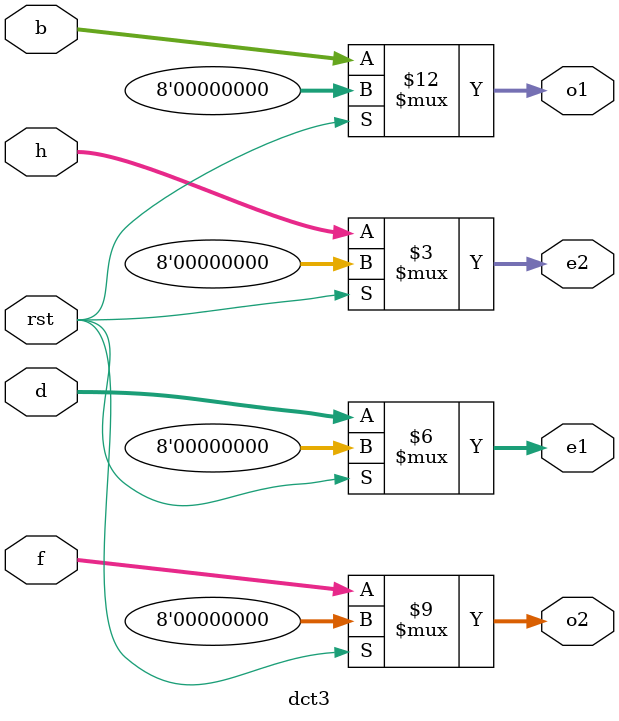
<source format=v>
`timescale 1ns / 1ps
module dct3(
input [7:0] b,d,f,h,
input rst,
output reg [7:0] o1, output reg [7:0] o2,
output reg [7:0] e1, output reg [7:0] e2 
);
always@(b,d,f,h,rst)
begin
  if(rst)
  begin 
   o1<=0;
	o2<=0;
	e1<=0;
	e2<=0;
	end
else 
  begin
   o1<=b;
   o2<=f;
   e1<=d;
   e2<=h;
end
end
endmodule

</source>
+ + +
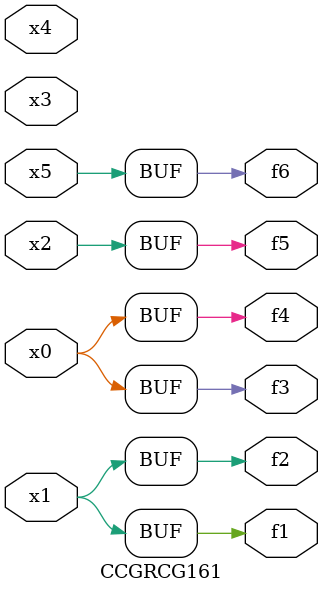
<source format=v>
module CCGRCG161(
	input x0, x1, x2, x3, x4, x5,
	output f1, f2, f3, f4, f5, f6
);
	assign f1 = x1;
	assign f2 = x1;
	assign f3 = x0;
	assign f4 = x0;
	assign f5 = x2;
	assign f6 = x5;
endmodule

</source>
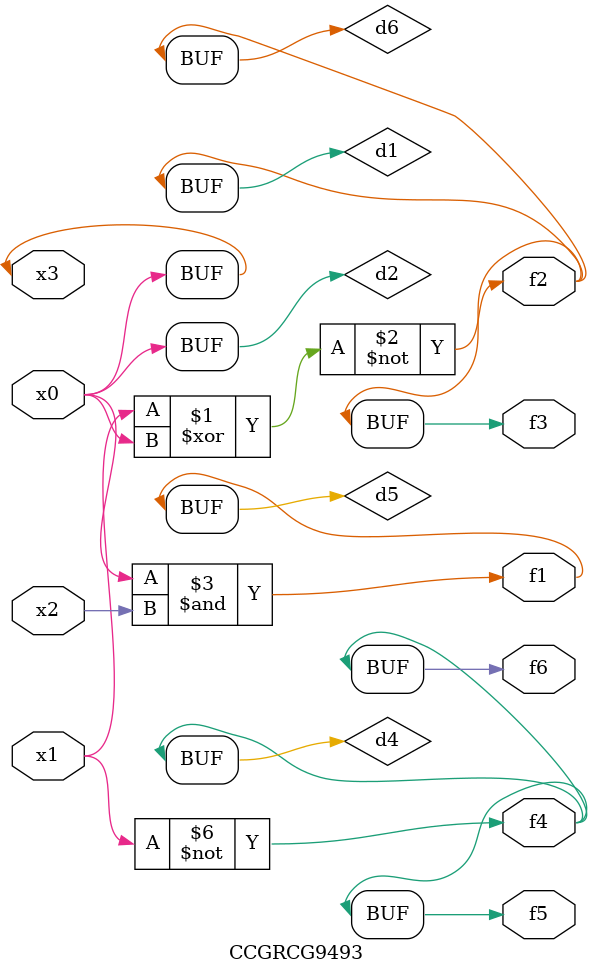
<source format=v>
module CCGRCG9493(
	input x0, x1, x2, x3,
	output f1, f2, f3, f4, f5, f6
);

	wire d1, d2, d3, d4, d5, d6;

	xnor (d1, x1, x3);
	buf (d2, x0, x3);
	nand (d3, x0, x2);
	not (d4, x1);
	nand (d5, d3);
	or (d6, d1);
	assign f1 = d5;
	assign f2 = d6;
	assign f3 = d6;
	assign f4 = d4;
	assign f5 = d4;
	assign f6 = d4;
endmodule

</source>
+ + +
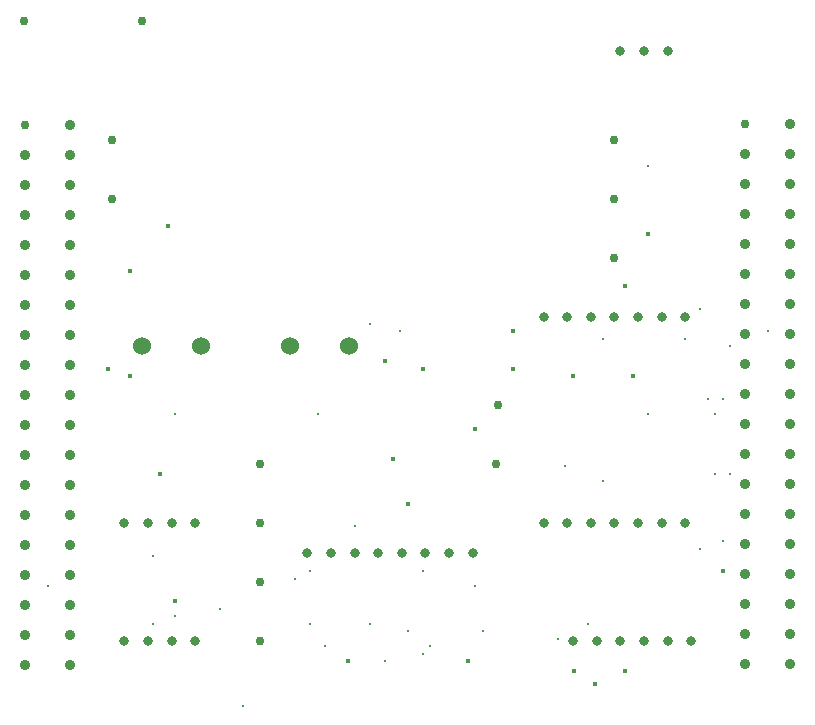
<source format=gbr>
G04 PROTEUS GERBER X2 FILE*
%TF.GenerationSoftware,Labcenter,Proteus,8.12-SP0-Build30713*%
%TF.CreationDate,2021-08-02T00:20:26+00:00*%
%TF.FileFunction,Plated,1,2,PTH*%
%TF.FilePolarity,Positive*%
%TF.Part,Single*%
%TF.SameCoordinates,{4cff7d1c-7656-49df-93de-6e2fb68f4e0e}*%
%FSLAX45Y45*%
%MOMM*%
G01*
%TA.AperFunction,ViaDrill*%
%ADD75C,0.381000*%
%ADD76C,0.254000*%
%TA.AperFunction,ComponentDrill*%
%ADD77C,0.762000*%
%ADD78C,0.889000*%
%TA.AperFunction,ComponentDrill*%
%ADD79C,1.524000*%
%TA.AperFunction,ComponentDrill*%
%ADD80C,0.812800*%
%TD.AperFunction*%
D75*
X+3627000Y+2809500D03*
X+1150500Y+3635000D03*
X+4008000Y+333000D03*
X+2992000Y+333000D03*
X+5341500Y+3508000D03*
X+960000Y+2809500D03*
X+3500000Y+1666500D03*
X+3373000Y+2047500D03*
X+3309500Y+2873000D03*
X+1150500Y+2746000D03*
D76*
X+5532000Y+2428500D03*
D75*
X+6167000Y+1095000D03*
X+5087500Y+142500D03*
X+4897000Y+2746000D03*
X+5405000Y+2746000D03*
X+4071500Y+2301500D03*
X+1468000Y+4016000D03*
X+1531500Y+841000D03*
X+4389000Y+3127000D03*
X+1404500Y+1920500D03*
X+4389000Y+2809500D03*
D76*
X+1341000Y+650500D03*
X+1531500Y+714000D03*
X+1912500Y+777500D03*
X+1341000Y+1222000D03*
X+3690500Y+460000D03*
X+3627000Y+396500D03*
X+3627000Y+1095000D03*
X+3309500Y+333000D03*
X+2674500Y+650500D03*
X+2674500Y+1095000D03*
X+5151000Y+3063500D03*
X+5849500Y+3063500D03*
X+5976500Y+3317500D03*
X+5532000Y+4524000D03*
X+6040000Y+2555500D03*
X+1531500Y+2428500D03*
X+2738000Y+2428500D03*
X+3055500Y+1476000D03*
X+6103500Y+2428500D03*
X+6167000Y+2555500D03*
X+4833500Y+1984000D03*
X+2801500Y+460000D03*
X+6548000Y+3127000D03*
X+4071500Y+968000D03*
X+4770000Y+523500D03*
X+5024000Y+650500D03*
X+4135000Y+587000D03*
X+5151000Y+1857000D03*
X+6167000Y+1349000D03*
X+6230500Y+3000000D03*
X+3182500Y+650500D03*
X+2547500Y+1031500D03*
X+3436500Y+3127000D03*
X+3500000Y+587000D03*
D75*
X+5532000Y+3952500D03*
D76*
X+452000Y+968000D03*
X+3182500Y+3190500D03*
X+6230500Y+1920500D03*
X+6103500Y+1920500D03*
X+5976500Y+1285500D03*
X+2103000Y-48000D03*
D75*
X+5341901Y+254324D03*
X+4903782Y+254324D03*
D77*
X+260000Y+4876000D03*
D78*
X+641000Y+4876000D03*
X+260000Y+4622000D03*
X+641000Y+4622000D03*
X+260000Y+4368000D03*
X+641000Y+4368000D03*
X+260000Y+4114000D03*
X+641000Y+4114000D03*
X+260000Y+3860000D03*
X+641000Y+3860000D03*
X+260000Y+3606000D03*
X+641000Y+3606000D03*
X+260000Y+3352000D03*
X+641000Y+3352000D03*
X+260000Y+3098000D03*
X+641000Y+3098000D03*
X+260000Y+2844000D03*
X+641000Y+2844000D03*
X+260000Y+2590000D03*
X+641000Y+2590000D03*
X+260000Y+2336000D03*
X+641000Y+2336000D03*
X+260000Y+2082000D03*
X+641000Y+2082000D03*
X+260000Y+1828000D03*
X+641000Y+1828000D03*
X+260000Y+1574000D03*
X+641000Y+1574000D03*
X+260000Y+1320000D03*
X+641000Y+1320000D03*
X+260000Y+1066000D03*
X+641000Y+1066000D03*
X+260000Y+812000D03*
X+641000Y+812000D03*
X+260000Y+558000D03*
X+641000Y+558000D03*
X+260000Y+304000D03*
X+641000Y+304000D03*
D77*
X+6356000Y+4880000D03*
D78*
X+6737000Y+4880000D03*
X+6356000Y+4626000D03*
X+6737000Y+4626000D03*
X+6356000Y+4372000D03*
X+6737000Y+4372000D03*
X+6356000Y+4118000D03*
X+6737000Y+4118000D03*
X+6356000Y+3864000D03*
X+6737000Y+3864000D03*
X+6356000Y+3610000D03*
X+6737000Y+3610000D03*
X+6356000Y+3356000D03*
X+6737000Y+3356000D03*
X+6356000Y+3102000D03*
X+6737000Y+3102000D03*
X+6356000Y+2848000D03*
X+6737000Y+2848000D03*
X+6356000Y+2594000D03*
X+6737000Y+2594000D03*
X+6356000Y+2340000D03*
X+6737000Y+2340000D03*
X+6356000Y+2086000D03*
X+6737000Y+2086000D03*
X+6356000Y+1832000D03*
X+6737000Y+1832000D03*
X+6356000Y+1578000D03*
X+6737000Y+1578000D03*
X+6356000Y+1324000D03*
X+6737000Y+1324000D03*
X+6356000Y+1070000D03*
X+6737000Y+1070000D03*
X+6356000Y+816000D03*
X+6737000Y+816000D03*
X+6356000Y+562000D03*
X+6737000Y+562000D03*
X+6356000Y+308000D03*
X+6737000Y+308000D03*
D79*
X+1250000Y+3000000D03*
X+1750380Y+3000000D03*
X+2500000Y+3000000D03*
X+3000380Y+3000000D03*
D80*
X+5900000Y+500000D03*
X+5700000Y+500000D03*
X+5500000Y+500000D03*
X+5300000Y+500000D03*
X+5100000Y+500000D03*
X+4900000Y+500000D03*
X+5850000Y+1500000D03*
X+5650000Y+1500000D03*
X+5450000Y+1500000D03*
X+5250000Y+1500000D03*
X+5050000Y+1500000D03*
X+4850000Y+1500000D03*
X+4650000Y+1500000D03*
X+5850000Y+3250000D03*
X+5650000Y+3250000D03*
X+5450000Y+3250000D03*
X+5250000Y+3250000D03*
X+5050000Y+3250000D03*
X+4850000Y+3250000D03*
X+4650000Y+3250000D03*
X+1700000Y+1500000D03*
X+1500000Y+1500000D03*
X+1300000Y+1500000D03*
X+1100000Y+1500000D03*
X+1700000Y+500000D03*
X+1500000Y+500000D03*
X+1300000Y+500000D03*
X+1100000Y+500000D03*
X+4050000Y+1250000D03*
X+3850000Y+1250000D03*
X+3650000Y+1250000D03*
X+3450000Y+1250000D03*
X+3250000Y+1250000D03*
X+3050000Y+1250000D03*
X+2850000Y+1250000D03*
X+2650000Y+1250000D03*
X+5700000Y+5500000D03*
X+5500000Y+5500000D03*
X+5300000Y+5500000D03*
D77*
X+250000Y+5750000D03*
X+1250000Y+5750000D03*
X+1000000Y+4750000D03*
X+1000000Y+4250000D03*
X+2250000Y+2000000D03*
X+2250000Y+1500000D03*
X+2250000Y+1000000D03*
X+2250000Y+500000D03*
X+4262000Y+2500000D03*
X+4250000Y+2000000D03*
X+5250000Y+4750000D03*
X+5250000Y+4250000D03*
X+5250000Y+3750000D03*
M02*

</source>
+ + +
- **How to complete this task**:
There is a line with "X+6356000Y+1070000D03*" and a line with "X+5650000Y+1500000D03*" above. Copy exactly those two lines and all lines between them, with nothing else.

- **Task result**:
X+6356000Y+1070000D03*
X+6737000Y+1070000D03*
X+6356000Y+816000D03*
X+6737000Y+816000D03*
X+6356000Y+562000D03*
X+6737000Y+562000D03*
X+6356000Y+308000D03*
X+6737000Y+308000D03*
D79*
X+1250000Y+3000000D03*
X+1750380Y+3000000D03*
X+2500000Y+3000000D03*
X+3000380Y+3000000D03*
D80*
X+5900000Y+500000D03*
X+5700000Y+500000D03*
X+5500000Y+500000D03*
X+5300000Y+500000D03*
X+5100000Y+500000D03*
X+4900000Y+500000D03*
X+5850000Y+1500000D03*
X+5650000Y+1500000D03*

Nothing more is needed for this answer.